Although our method represents a considerable advance in radiographic assessment for high-grade gliomas, there are a number of remaining difficulties that it does not yet solve. Most significantly, this method was developed to measure the volume of enhancing tumor and, therefore, will not detect nonenhancing tumor. This drawback will be of increasing importance as more patients begin antiangiogenic therapy with agents like bevacizumab that normalize vasculature and dramatically decrease enhancement. 8,15 For patients in this situation, the measurement of enhancing tumor is no longer an adequate assessment of tumor burden, although even in these studies tumor response burden measurements of enhancing tumor predicts survival. 1 The measurement of nonenhancing tumor is also extremely important for the assessment of low grade tumors. The Response Assessment in Neuro-Oncology Working Group (RANO) developed new standardized response criteria for high grade gliomas in clinical trials that accounts for nonenhancing tumor. 23 The RANO criteria use T2/FLAIR imaging to incorporate an increase in nonenhancing tumor burden to determine progression.

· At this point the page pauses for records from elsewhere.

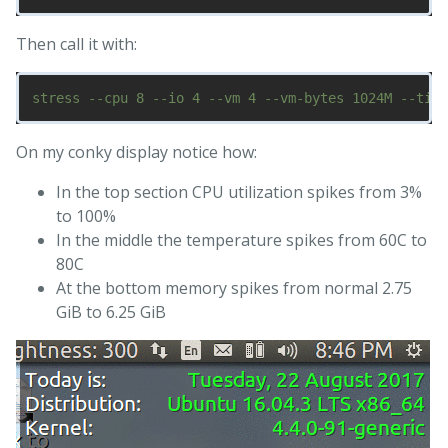
Then call it with:
On my conky display notice how:
In the top section CPU utilization spikes from 3%
to 100%
In the middle the temperature spikes from 60C to
80C
At the bottom memory spikes from normal 2.75
GiB to 6.25 GiB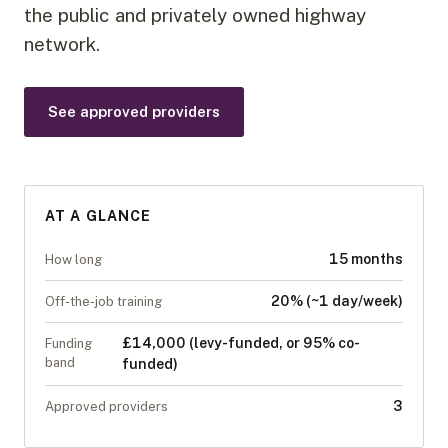
the public and privately owned highway
network.
See approved providers
AT A GLANCE
15 months
How long
20% (~1 day/week)
Off-the-job training
£14,000 (levy-funded, or 95% co-
Funding
band
funded)
3
Approved providers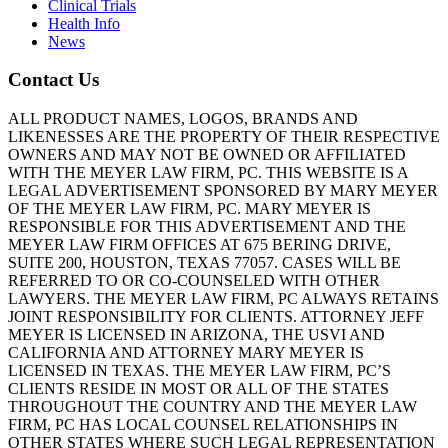
Clinical Trials
Health Info
News
Contact Us
ALL PRODUCT NAMES, LOGOS, BRANDS AND
LIKENESSES ARE THE PROPERTY OF THEIR RESPECTIVE
OWNERS AND MAY NOT BE OWNED OR AFFILIATED
WITH THE MEYER LAW FIRM, PC. THIS WEBSITE IS A
LEGAL ADVERTISEMENT SPONSORED BY MARY MEYER
OF THE MEYER LAW FIRM, PC. MARY MEYER IS
RESPONSIBLE FOR THIS ADVERTISEMENT AND THE
MEYER LAW FIRM OFFICES AT 675 BERING DRIVE,
SUITE 200, HOUSTON, TEXAS 77057. CASES WILL BE
REFERRED TO OR CO-COUNSELED WITH OTHER
LAWYERS. THE MEYER LAW FIRM, PC ALWAYS RETAINS
JOINT RESPONSIBILITY FOR CLIENTS. ATTORNEY JEFF
MEYER IS LICENSED IN ARIZONA, THE USVI AND
CALIFORNIA AND ATTORNEY MARY MEYER IS
LICENSED IN TEXAS. THE MEYER LAW FIRM, PC’S
CLIENTS RESIDE IN MOST OR ALL OF THE STATES
THROUGHOUT THE COUNTRY AND THE MEYER LAW
FIRM, PC HAS LOCAL COUNSEL RELATIONSHIPS IN
OTHER STATES WHERE SUCH LEGAL REPRESENTATION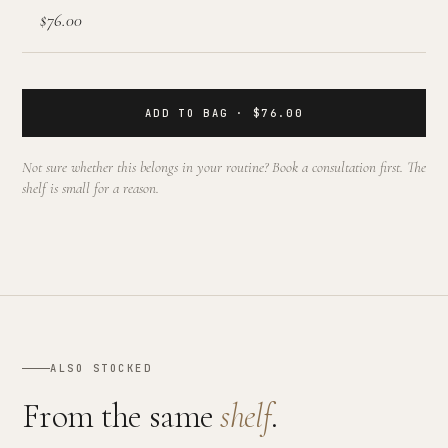
$76.00
ADD TO BAG · $76.00
Not sure whether this belongs in your routine? Book a consultation first. The
shelf is small for a reason.
ALSO STOCKED
From the same
shelf
.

Adaptation of our method for use with T2/FLAIR imaging sequences is currently being attempted to assess nonenhancing tumor volumes. Although technology will need to be developed to accurately measure nonenhancing tumor volume, no other currently accepted method is able to accurately address this issue. This method is able to quantify enhancing volume, however this calculated volume is not necessarily tumor and the measured enhancement could be secondary to radiation necrosis or pseudoprogression. This is an inherent limitation of any method that measures enhancement, as a measurement change does not necessarily imply a specific diagnosis of tumor recurrence. Clinical judgment or even possibly tissue biopsy may be required to determine the true meaning of these changes in enhancement. It is possible that knowledge of the time course of these enhancement changes or serial imaging to determine trends in these changes may be able to distinguish between treatment effect and recurrence. Future investigations are planned to determine if recurrence can be distinguished from other enhancement changes based on the serial measurements of enhancement over time.

Conclusion

We show that our semi-automated method of quantifying enhancing intracranial tumor volume has very low variability among users with widely divergent levels of expertise. Even when comparing the measurements made by two neuroradiologists, this method had higher agreement than traditional one dimension and two dimensional methods. This technique has the potential to gain wide acceptance in clinical practice since users with all levels of expertise appear to obtain highly similar results, it only requires a few minutes to perform the analysis, and there is no need for special MRI sequences or computers. Such an approach may also then be applicable to the analysis of benign tumors, such as meningioma, and might also be useful to follow radiosurgery responses over time as well. Future studies with larger numbers of patients will need to be performed to validate this technique.

Acknowledgments

Disclosure of Funding: This work was supported in part by grants from the National Institutes of Health, R25 (A.I.M., J.H.S.) 5R01-CA135272-03(J.H.S.), the Goldhirsh Foundation, Pediatric Brain Tumor Foundation of the United States, 5R21-NS067975-02, and The Ben and Catherine Ivy Foundation.

Footnotes

Conflict of Interest: The author Anthony F. Waller has a consulting relationship with Velocity Medical Solutions. Dr. Ian Crocker is a co-founder of Velocity Medical Solutions and is entitled to royalties on sales based on the intellectual property agreement between Velocity Medical Solutions and Emory University but had no role in data collection and analysis. Dr. Crocker did provide technical support and design modifications to the software to adapt it to this novel use.